Composition Studio

FREE
Night sky (Image: Andy Holmes via Unsplash).

The UW Composition program presents an evening of works by student composers Eddie Mospan, Alex Ryan, Ryan Baker, and Nicholas Mendonsa, plus an improv session with UW composers and friends. 


Program

minimal counterpoint — Eddie Mospan
Hanu Nahm, violin
Mica Weiland, viola
Eddie Mospan, contrabass

Run for It — Alex Ryan
Justin Zeitlinger, violin
Cory Chen, cello
Kaisho Barnhill, piano

untitled — Ryan Baker
for fixed media

imaginary webbing of the mouth — Nicholas Mendonsa
Nicholas Mendonsa, electric guitar
Justin Zeitlinger, viola
Eddie Mospan, contrabass
Kaisho Barnhill, piano

Improv Session — featuring UW composers & friends


Program Notes

maginary webbing of the mouth -- Nicholas Mendonsa
Early in my time in this program I’d aimed for high concept meta ideas, with varying degrees of (un)success.  Ironically, the bigger the idea, the smaller the performing forces I worked with.  
During a composition lesson last spring I’d started scheming a piece for strings, with the suggestion of adding piano.  Starting to work with my initial materials (a relatively scalar set of 6 pitches) I suddenly wondered, “why the hell am I writing for strings?”  The idea I had at the time struck me as vapid, with an underlying assumption of obligation.
My gym session listening has lately often comprised of works by, among others, Alfred Schnittke, Giacinto Scelsi, and the university’s own Joël-François Durand (no kidding.  I love wailing on my pecs to this stuff).
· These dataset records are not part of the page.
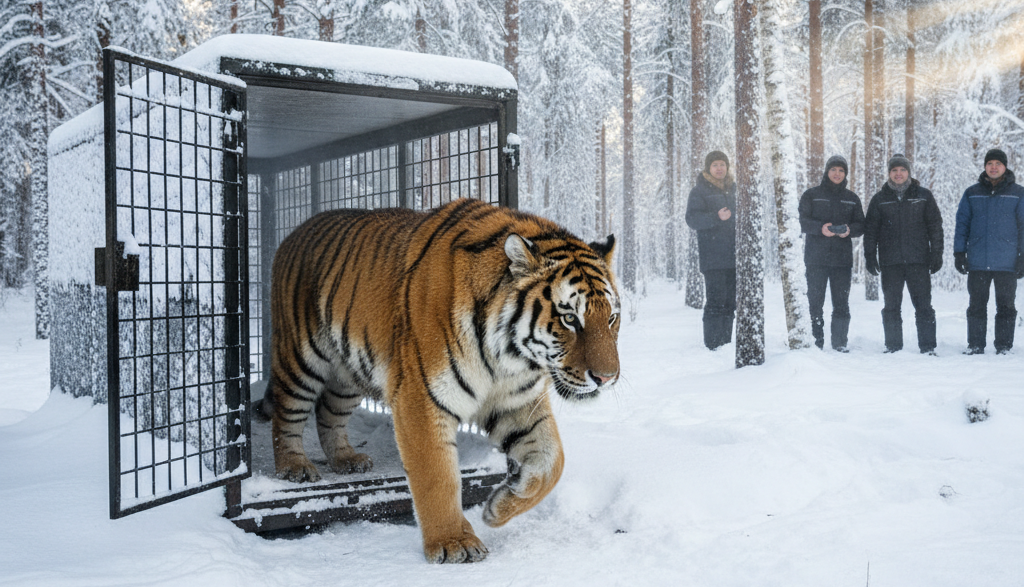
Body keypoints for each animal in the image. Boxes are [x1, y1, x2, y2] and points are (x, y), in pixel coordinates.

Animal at [259, 197, 620, 563]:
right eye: (569, 318)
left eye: (612, 318)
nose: (607, 377)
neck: (509, 358)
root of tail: (296, 230)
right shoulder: (421, 398)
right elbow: (438, 477)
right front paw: (453, 543)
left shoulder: (517, 402)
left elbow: (553, 461)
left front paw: (499, 507)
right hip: (300, 359)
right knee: (286, 415)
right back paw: (294, 467)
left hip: (347, 373)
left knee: (328, 413)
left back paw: (346, 459)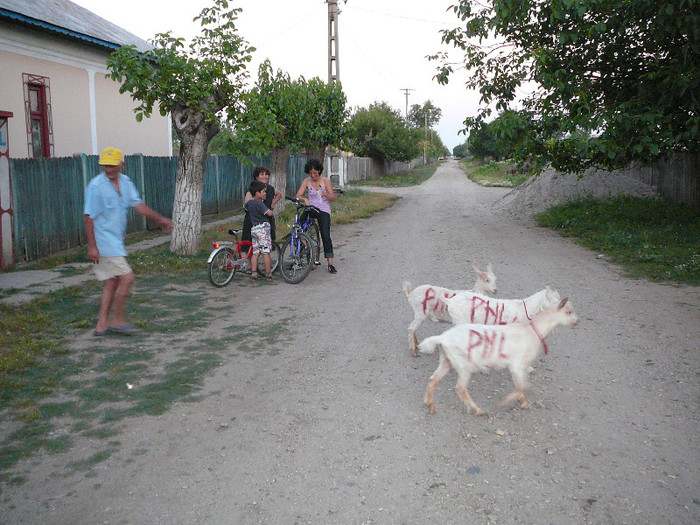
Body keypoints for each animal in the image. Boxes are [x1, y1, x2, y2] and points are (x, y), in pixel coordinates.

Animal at [418, 296, 576, 416]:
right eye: (568, 311)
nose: (577, 321)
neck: (532, 331)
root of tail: (442, 338)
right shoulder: (517, 366)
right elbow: (524, 386)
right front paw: (505, 404)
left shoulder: (520, 368)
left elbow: (521, 386)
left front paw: (523, 402)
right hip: (463, 364)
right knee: (460, 388)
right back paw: (477, 410)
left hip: (447, 360)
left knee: (433, 380)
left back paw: (430, 405)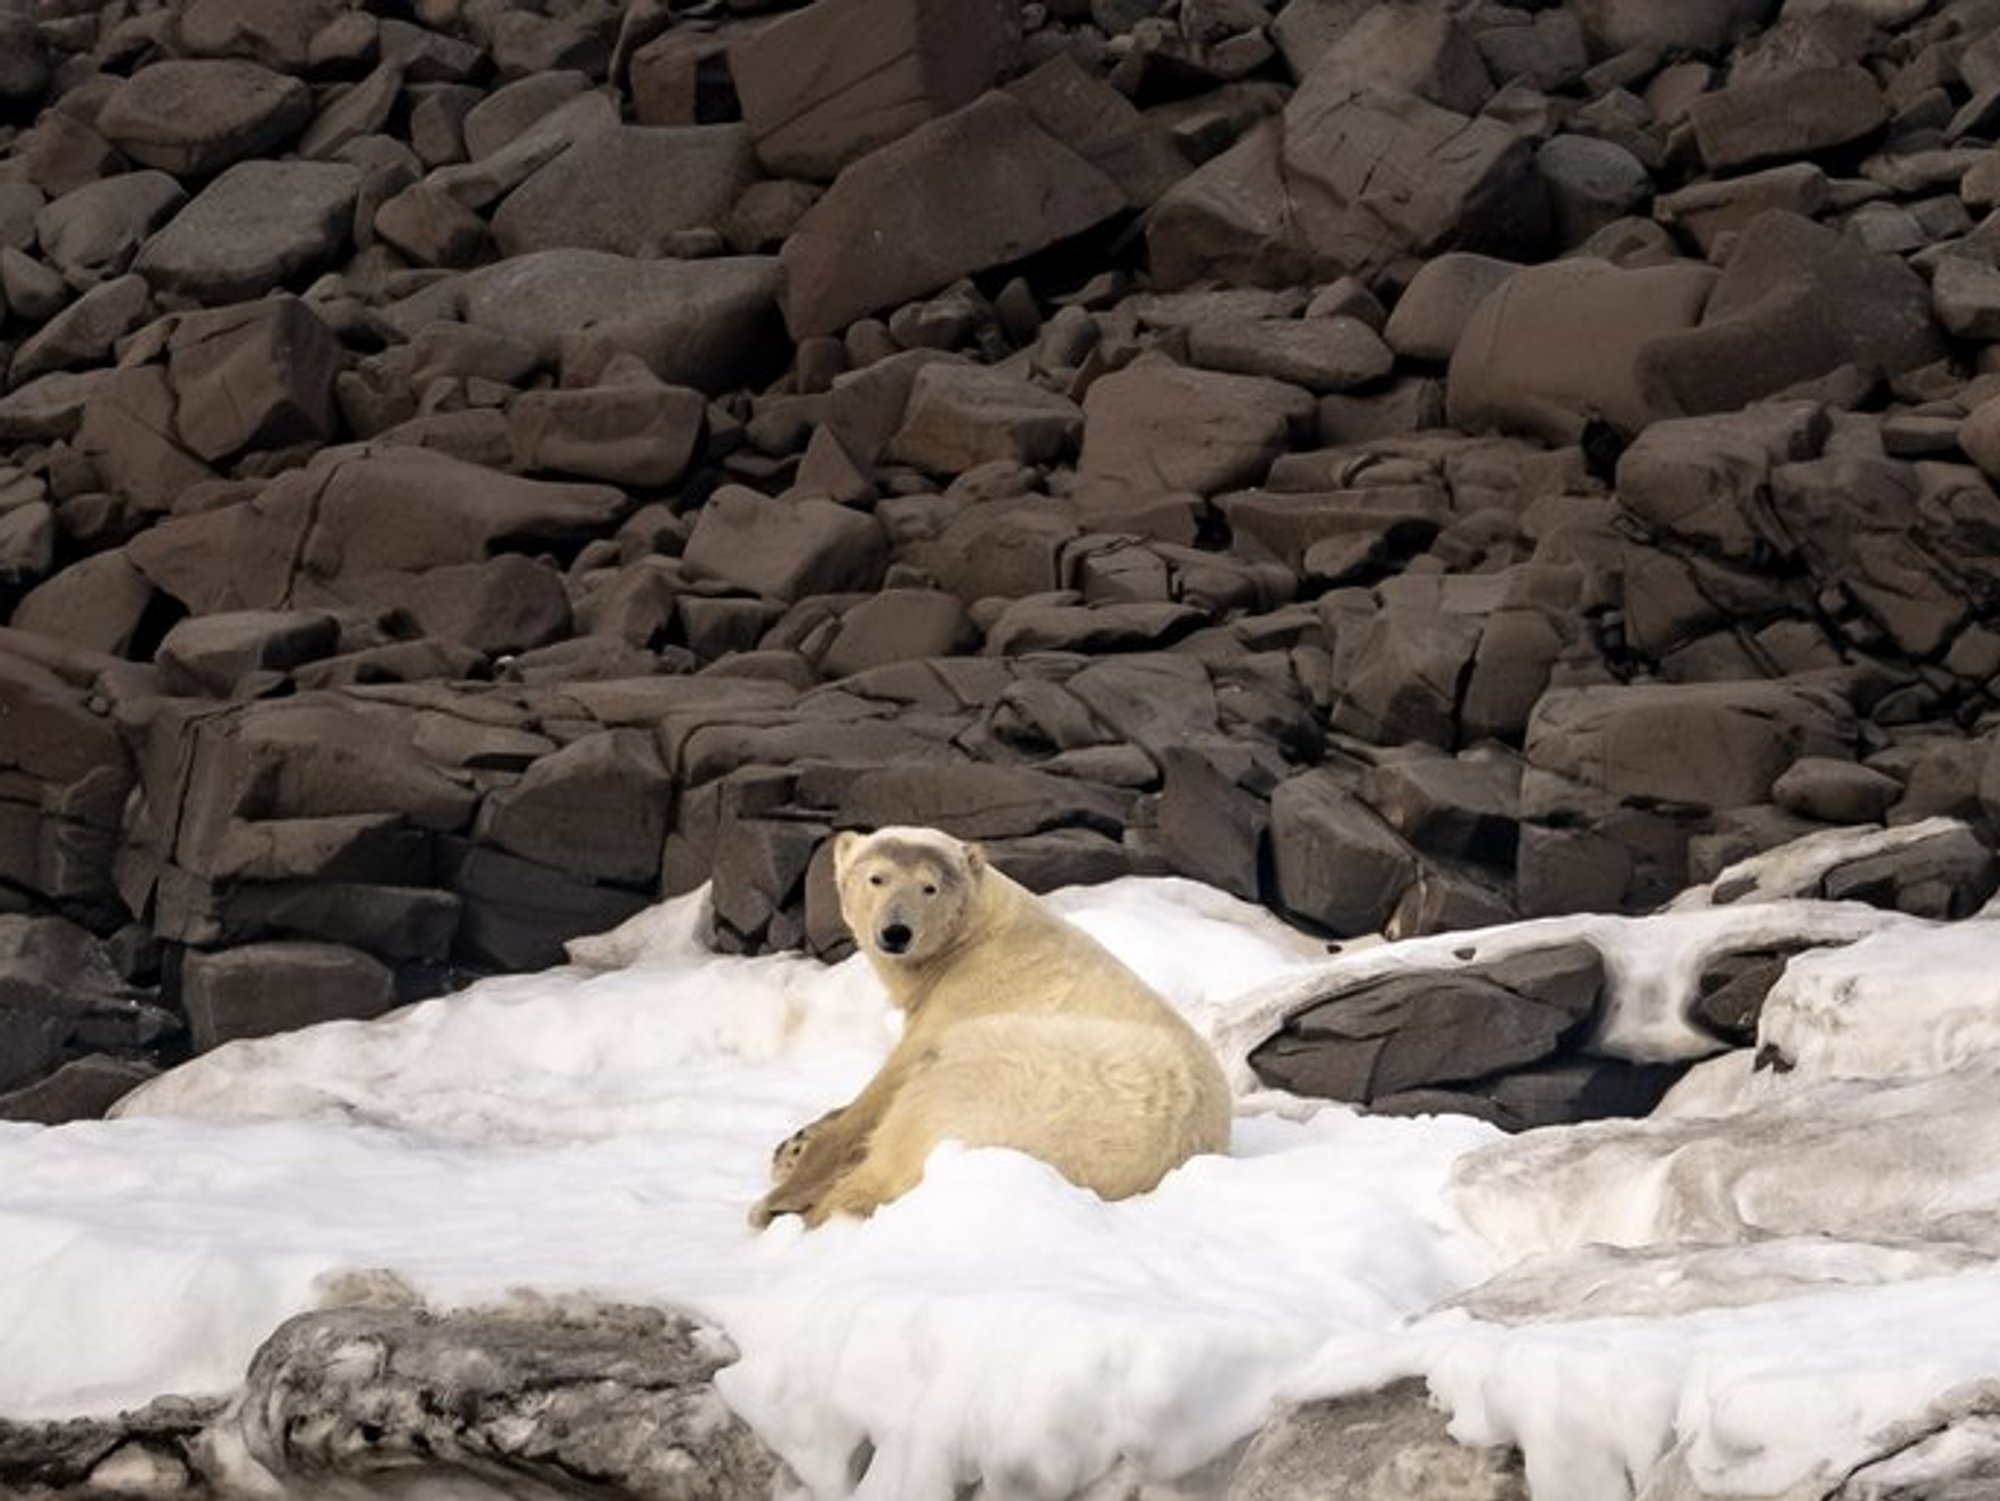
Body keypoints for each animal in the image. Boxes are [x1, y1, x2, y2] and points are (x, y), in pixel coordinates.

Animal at [751, 825, 1233, 1228]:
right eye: (877, 878)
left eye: (929, 887)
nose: (896, 932)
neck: (975, 934)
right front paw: (794, 1142)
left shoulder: (968, 991)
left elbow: (890, 1082)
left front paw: (787, 1182)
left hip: (1019, 1081)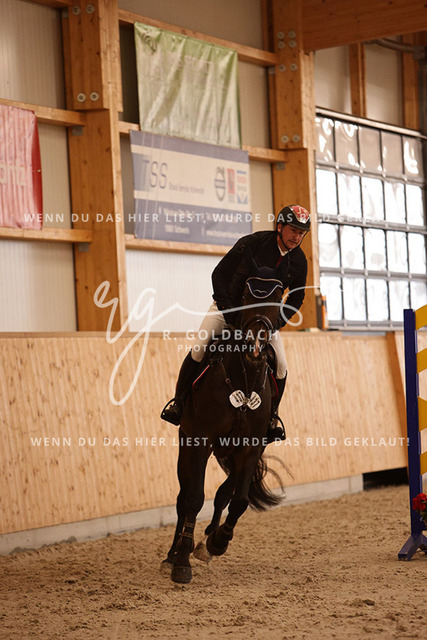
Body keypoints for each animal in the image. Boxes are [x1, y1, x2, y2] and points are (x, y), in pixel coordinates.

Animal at [162, 270, 286, 584]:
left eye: (278, 300)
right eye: (245, 297)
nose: (256, 345)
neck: (244, 378)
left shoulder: (251, 449)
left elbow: (238, 500)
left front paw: (217, 541)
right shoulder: (200, 443)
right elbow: (194, 499)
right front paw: (182, 562)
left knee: (223, 495)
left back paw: (207, 540)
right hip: (186, 445)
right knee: (183, 499)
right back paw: (173, 553)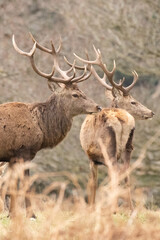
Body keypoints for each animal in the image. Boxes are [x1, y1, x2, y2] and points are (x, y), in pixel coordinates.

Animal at [0, 34, 101, 218]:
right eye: (75, 95)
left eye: (82, 92)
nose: (98, 107)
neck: (42, 127)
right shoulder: (23, 151)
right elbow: (25, 185)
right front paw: (31, 215)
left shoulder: (12, 157)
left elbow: (11, 185)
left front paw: (12, 214)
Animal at [65, 46, 154, 209]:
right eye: (133, 102)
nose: (151, 112)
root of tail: (121, 119)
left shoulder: (91, 158)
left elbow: (93, 183)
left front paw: (91, 208)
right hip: (128, 146)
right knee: (126, 172)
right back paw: (130, 209)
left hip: (109, 147)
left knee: (116, 172)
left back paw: (113, 209)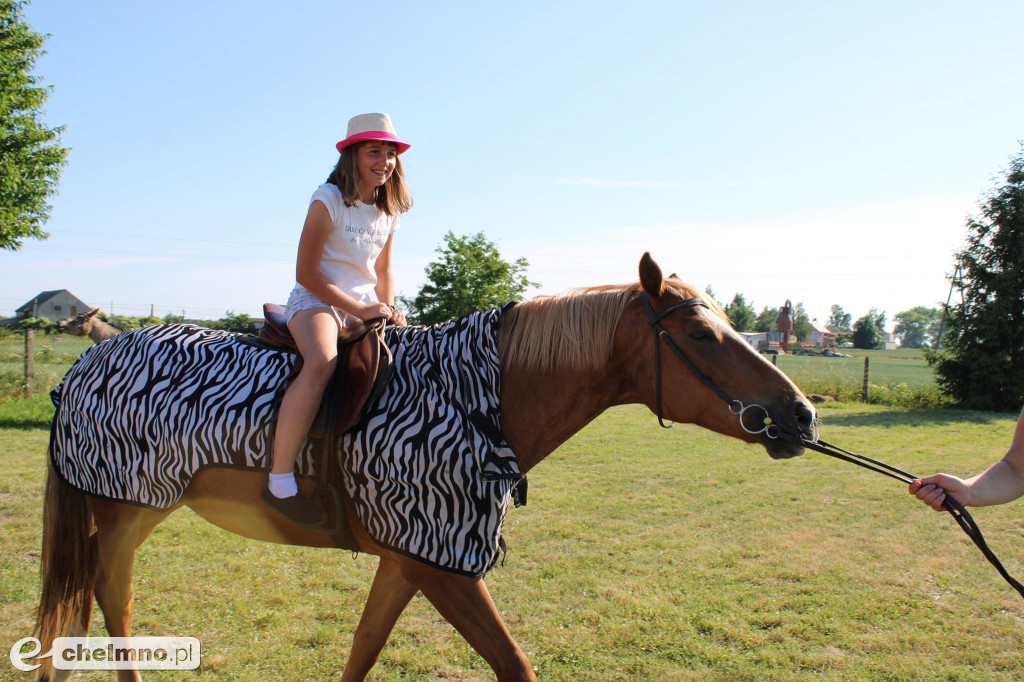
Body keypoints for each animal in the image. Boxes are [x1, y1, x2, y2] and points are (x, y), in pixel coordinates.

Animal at [32, 251, 815, 675]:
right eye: (701, 334)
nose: (801, 415)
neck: (471, 400)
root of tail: (85, 364)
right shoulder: (444, 568)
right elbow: (513, 663)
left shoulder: (411, 561)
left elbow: (363, 648)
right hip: (128, 507)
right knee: (110, 596)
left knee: (83, 595)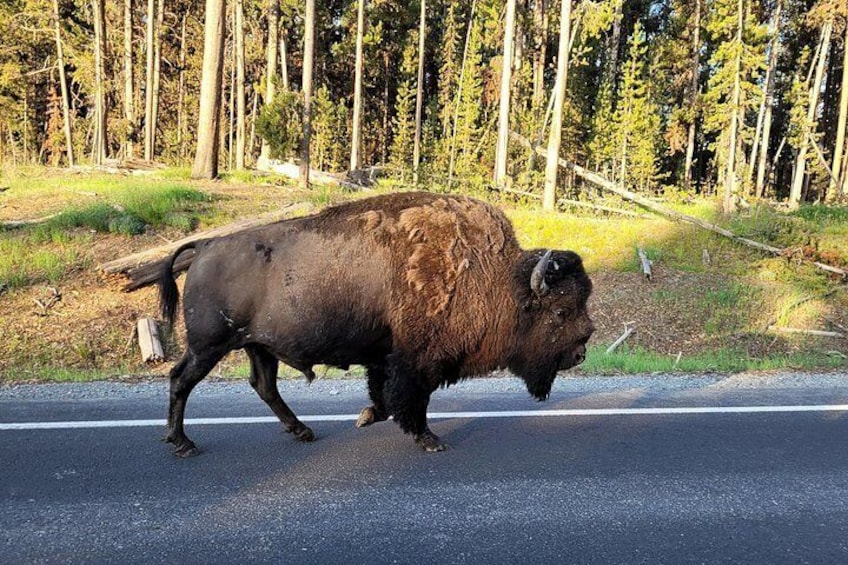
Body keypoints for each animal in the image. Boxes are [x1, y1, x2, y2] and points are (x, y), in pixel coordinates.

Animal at [159, 191, 593, 456]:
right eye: (560, 312)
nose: (580, 352)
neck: (492, 276)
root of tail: (205, 246)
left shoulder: (383, 357)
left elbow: (383, 395)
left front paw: (366, 417)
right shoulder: (416, 361)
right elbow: (412, 399)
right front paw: (429, 439)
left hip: (257, 346)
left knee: (264, 386)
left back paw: (302, 431)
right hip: (209, 345)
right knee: (181, 380)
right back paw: (182, 443)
Initially unbeknownst to me, over time I’d moved beyond my impulses towards meta-conceptuality and reengaged my fundamental love of sound.  Being a synesthete I decided merely to generate my own sensational side effects, and since I didn’t care for the harmonic/melodic ideas of the aforementioned endeavor, I decided I didn’t need scale or melody.  Inspired by Scelsi and Durand (and enjoying the oral sensations the sonic textures triggered) I reduced the harmonic material to a single note, microtonally varied while weaving a degree measured chaos through clashing rhythmic subdivisions of attack and movement, while the piano offers a (very) basic nod to spectralist philosophy while satiating my love of apocalyptic low end.  Now I’d found my necessity to write for strings.
This is, in effect, my reset.

 
Run For It -- Alex Ryan
"Run For It" began as a whimsical musical interpretation of a nature documentary depicting an iguana running for its life across a beach of hungry snakes. That original movement refused to come into focus and was abandoned, but these two movements are meant to express the rising tension before the flight and the frantic race that ensues. The "Fug-not-O" is an informal exercise in stretto form.